→ **Selected excerpt**:
+ + +
Thank you @Jonesey95 –– STei (WMF) (talk) 21:34, 11 November 2025 (UTC)

Using the Phabricator #User-notice tag

Re phab:T58362#11364637, how come the #User-notice tag was removed from that task? In my experience previously, it seems like it's been okay for tasks to just sit in the 'Not ready to announce' column until they're ready (at which point someone usually moves the task on the workboard). One potential benefit of this is that it doesn't then need someone to remember to re-add the tag in the future :)

To confirm, has something changed in how the tag should be used? (I'm asking here rather than on the task itself as I guess my question is slightly broader than that specific action, and also to avoid potentially cluttering up that task's history!) [cc @STei (WMF)] Best, ‍—‍a smart kitten[meow] 20:38, 11 November 2025 (UTC)
+ + +
→ **Dataset records**:
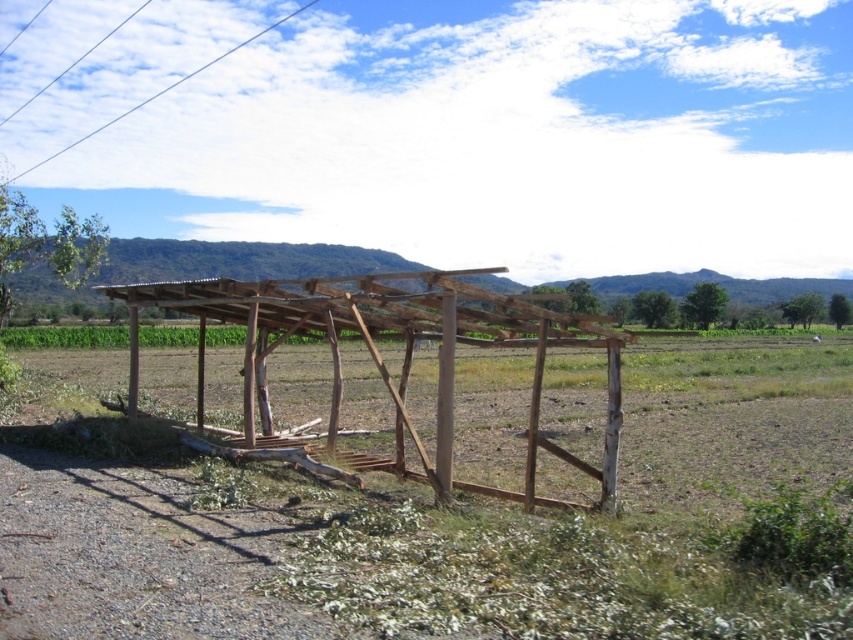
Question: Which of the following is the farthest from the observer?

Choices:
 (A) white wire at upper left
 (B) brown wooden structure at center

Answer: (A)

Question: Does brown wooden structure at center appear on the left side of white wire at upper left?

Choices:
 (A) yes
 (B) no

Answer: (B)

Question: Which point is farther to the camera?

Choices:
 (A) (88, 134)
 (B) (248, 356)

Answer: (A)

Question: Considering the relative positions of brown wooden structure at center and white wire at upper left in the image provided, where is brown wooden structure at center located with respect to white wire at upper left?

Choices:
 (A) above
 (B) below

Answer: (B)

Question: Does brown wooden structure at center appear on the right side of white wire at upper left?

Choices:
 (A) yes
 (B) no

Answer: (A)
+ + +
→ **Work task 1**: In the Phabricator tag discussion, rename "workboard" to "project board" and reproduce the passage starting at "Re phab:T58362#11364637, how" and ending at "20:38, 11 November 2025 (UTC)".
→ **Work task 2**: Please format the lines of the listing, starting at the one containing "Question: Which point" and ending at the last line of the listing, as a JSON list of strings with one string per line and blank lines omitted.

→ **Response box 1**:
Re phab:T58362#11364637, how come the #User-notice tag was removed from that task? In my experience previously, it seems like it's been okay for tasks to just sit in the 'Not ready to announce' column until they're ready (at which point someone usually moves the task on the project board). One potential benefit of this is that it doesn't then need someone to remember to re-add the tag in the future :)

To confirm, has something changed in how the tag should be used? (I'm asking here rather than on the task itself as I guess my question is slightly broader than that specific action, and also to avoid potentially cluttering up that task's history!) [cc @STei (WMF)] Best, ‍—‍a smart kitten[meow] 20:38, 11 November 2025 (UTC)

→ **Response box 2**:
[
  "Question: Which point is farther to the camera?",
  "Choices:",
  " (A) (88, 134)",
  " (B) (248, 356)",
  "Answer: (A)",
  "Question: Considering the relative positions of brown wooden structure at center and white wire at upper left in the image provided, where is brown wooden structure at center located with respect to white wire at upper left?",
  "Choices:",
  " (A) above",
  " (B) below",
  "Answer: (B)",
  "Question: Does brown wooden structure at center appear on the right side of white wire at upper left?",
  "Choices:",
  " (A) yes",
  " (B) no",
  "Answer: (A)"
]